The fiscal crisis we are faced with today didn’t happen overnight and I applaud the Governor for working to turn our state around. If the legislature does not send reforms to improve the fiscal stability of our state, then I will support Governor Rauner’s amendatory vetoes of the budget we sent him Monday evening. I can’t sit back and watch our state continue to be a national embarrassment.

I want to make this clear, I voted on the revenue and budget bill Monday because we can’t go another two years without a budget. I hope this will leave the door open for a compromise to be worked out that provides property tax relief, creates jobs or otherwise our Governor will and should veto this bill.
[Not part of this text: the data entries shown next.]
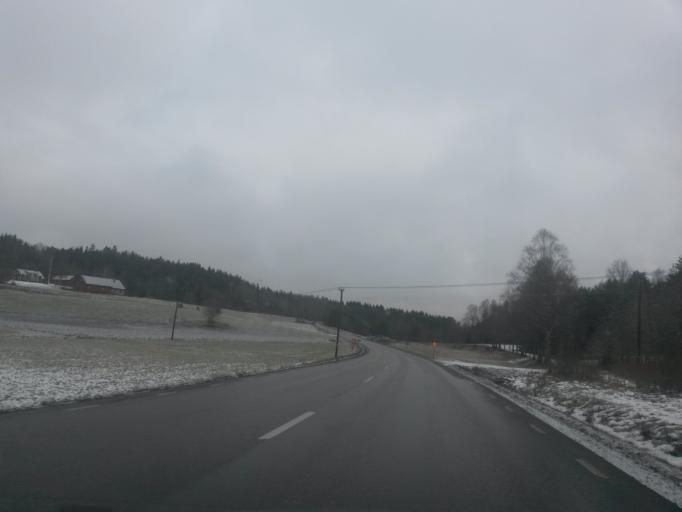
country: SE
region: Vaestra Goetaland
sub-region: Vargarda Kommun
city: Jonstorp
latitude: 58.0646
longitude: 12.6817
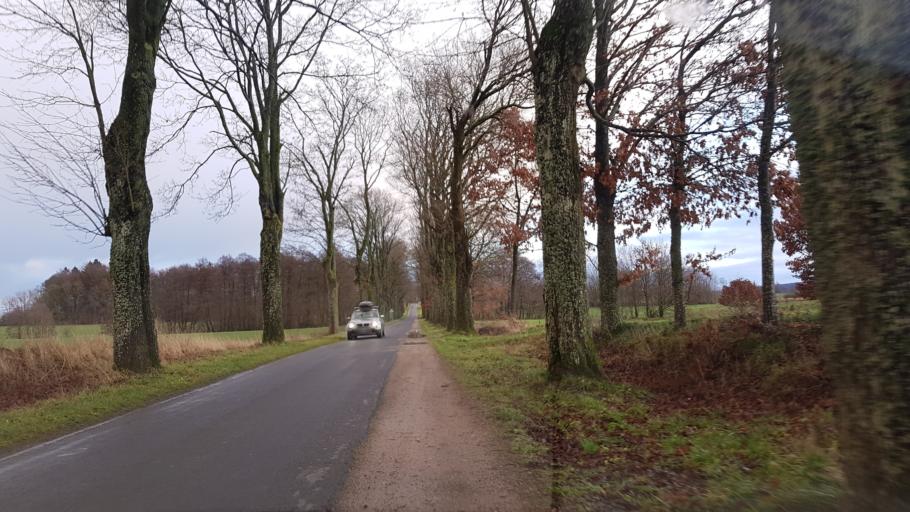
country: PL
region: West Pomeranian Voivodeship
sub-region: Powiat swidwinski
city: Rabino
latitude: 53.9487
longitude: 15.9115
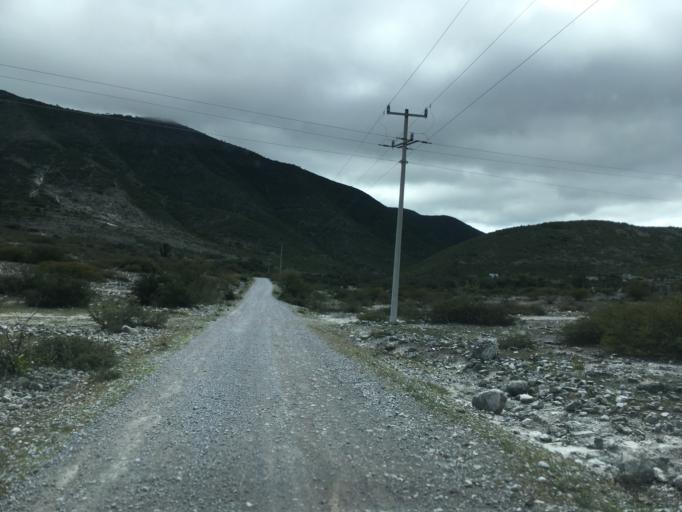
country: MX
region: Hidalgo
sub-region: Metztitlan
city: Fontezuelas
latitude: 20.6295
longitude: -98.8587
In light of the estimated $22 billion deficit and $15 billion in unpaid bills we are faced with today, I made the best decision possible in order to keep the state of Illinois viable for our residents.

As your Representative I was left with two bad choices and only two bad choices. I had to pick the least bad of the two choices. I chose to save the state first and continue to fight for reforms. The other option was unthinkable, and irresponsible. To allow the state to fail is not an option. If I voted to allow the state to fail, the damage would take years if not decades for our state to recover.

I don’t anticipate this tax increase taking affect without major cuts and real reforms enacted for the taxpayers of this state. This may sound like a long explanation, and it is, I feel like I owe it to the taxpayers to let you know why I voted the way I did. I care about the future of our state."